Conservation Chairman Phil Clemons advocated the transfer of a narrow strip of land, known as parcel 3, as it is largely wetlands with a steep topography. Selectmen expressed concern that it would tie the town’s hands to make such a transfer this early in the planning for future use of the PCH property. The article was said to be more timely at the October special Town Meeting.
The board also voted 5-0 to support an article capping the revolving forestry fund at $15,000 because there is little possibility or obtaining more from available timber. They also voted to place and recommend a zoning by-law regarding standards for solar power installations that might be proposed in town — which combines two previous articles — and to recommend articles regarding town revolving accounts and a marijuana moratorium.
A citizen’s petition brought by Edgehille and 21 others to borrow $500,000 from the state Department of Environmental Protection under the Clean Water Act for the Septic Loan program was also recommended 5-0. The Board of Health has traditionally put forth the article, but has not funded it this year.
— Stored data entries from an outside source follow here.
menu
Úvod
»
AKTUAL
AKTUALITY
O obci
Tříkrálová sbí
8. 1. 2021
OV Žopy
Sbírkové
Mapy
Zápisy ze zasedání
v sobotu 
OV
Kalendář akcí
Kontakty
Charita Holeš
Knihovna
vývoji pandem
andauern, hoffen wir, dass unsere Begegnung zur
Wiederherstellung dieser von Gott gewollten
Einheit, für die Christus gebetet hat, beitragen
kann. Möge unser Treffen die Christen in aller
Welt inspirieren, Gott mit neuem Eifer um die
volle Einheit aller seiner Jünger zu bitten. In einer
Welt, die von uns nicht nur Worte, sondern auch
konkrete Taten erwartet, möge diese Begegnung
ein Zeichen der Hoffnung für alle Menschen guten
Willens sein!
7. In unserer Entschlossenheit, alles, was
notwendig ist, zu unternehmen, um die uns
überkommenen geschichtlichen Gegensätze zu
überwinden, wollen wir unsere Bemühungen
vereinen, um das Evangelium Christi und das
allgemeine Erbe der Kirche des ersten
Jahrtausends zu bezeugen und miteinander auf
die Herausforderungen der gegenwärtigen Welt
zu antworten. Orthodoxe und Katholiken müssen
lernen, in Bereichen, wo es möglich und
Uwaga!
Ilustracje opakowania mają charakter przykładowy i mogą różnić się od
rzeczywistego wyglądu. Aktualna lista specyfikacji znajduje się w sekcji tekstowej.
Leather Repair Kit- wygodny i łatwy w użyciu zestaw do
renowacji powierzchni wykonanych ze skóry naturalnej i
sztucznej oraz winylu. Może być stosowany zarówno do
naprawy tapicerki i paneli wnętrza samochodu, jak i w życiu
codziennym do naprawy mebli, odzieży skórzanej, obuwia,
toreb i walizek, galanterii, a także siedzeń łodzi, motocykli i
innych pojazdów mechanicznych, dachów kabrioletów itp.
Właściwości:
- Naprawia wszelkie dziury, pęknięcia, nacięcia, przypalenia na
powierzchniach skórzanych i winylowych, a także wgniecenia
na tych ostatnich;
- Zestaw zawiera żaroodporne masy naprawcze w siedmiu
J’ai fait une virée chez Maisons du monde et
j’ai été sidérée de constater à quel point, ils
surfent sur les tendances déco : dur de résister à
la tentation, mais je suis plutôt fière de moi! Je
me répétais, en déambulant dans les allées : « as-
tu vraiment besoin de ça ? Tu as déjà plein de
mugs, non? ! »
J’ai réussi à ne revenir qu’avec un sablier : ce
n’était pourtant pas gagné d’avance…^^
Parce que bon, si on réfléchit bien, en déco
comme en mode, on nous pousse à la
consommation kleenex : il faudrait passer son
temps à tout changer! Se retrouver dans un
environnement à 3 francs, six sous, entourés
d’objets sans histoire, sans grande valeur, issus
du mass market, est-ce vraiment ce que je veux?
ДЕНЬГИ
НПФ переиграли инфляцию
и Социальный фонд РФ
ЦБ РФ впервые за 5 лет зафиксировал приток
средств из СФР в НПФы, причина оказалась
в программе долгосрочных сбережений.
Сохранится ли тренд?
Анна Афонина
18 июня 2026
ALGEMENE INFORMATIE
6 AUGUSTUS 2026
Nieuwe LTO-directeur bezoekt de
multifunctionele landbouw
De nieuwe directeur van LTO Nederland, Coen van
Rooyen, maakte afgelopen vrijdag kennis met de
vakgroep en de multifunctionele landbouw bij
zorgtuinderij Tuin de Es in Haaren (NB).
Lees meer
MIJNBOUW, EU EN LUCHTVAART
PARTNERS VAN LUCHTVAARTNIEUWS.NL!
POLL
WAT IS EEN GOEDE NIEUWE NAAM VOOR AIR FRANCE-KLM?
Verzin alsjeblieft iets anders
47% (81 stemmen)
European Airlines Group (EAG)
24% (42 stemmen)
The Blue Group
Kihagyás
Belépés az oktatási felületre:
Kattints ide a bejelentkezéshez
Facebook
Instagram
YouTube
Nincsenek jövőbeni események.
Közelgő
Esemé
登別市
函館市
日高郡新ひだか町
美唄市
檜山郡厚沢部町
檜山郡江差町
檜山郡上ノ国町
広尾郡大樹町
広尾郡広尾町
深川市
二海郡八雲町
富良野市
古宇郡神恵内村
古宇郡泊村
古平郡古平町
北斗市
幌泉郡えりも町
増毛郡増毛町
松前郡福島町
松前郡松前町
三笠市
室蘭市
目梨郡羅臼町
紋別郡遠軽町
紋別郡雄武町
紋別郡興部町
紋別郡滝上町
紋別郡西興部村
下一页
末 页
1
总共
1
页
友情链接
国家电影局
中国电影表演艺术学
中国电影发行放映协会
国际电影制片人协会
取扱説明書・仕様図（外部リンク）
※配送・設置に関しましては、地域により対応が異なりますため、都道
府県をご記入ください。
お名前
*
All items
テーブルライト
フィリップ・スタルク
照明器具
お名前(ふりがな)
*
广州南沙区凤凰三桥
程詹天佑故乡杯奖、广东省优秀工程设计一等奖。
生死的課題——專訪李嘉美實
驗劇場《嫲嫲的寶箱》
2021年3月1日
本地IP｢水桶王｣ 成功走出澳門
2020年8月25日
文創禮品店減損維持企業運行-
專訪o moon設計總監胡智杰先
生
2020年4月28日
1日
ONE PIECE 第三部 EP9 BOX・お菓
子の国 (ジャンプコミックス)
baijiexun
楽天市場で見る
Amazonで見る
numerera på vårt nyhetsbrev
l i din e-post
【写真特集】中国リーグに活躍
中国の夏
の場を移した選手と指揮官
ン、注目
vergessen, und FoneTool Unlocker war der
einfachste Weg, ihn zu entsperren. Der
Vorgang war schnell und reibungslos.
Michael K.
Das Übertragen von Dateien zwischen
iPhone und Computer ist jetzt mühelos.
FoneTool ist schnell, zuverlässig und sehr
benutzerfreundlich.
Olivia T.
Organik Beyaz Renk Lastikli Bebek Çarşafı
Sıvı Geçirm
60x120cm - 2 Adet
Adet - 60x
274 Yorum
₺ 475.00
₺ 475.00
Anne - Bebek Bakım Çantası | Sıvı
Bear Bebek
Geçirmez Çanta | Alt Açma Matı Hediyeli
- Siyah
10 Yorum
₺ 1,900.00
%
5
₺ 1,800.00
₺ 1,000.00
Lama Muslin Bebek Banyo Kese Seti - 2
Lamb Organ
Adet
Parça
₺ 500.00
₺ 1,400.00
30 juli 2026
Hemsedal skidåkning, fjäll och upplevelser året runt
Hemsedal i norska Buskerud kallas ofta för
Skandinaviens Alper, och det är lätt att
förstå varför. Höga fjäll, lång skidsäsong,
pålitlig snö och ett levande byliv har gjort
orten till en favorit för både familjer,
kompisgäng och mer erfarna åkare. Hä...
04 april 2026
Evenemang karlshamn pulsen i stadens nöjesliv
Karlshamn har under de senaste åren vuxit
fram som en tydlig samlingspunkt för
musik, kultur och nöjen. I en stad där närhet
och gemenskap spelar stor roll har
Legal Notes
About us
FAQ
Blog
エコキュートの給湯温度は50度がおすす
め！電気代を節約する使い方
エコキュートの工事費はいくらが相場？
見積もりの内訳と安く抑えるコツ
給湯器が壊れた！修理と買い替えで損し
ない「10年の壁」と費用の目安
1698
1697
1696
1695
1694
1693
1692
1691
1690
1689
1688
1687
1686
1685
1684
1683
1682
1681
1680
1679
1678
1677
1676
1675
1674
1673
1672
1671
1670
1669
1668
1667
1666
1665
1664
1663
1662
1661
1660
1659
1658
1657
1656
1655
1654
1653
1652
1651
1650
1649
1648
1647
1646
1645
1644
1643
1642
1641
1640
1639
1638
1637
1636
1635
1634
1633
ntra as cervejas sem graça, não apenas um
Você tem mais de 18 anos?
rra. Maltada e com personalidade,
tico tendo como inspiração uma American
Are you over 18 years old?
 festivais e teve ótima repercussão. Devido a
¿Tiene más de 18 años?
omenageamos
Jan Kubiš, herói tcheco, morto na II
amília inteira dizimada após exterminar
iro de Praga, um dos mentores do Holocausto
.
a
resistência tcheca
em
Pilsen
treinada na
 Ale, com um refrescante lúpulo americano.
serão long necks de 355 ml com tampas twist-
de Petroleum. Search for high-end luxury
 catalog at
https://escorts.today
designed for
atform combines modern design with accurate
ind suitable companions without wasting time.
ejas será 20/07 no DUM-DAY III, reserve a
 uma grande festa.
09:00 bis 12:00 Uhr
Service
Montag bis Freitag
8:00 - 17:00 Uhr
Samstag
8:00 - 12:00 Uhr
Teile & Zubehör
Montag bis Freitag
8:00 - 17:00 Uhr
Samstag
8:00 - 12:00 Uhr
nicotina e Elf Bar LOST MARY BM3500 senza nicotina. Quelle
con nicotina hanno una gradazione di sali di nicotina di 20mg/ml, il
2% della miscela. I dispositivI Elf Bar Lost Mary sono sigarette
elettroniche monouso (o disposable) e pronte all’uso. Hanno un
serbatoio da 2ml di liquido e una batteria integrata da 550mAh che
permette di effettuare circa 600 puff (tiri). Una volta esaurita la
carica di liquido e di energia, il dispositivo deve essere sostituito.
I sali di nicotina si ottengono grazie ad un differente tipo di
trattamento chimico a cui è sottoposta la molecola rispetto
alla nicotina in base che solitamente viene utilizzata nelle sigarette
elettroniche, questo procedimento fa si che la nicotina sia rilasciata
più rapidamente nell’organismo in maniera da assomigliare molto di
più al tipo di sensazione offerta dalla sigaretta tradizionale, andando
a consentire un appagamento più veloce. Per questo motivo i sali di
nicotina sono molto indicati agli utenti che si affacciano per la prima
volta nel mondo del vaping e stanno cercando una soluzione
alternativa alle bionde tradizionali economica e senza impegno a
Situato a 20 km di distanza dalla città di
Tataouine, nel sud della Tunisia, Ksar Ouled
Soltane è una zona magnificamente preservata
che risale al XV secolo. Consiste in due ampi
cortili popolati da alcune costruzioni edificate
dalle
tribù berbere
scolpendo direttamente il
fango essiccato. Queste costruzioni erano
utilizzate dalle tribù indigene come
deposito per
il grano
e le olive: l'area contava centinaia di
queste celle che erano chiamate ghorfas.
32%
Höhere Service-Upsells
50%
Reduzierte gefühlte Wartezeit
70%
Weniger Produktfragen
Edgehille suggested maybe the board did not understand the program.
“I do not plan to run for office again — this is not a platform,” Edgehille said. “I’m here for the people.”
The town borrows from the DEP at 2-percent interest and charges another 2 percent from borrowers to fund the local revolving account. The program has to go back to Town Meeting every time it depletes.
“Not everybody can go to the bank,” Edgehille said. “There’s some single-parent families whose only option is this loan. Think about retired people … how would they pay for a septic loan?”
He stressed that the borrower is the only town resident impacted by the loan as a betterment added to their taxes.
“If their system fails, by Board of Health laws and regulations, they’re out the door,” he said.
The interest rate brings about $40,000 back into the account for a single loan and there are seven people now on a waiting list.
McCue said the money is coming in, but not at a significant rate to replenish the account to past levels.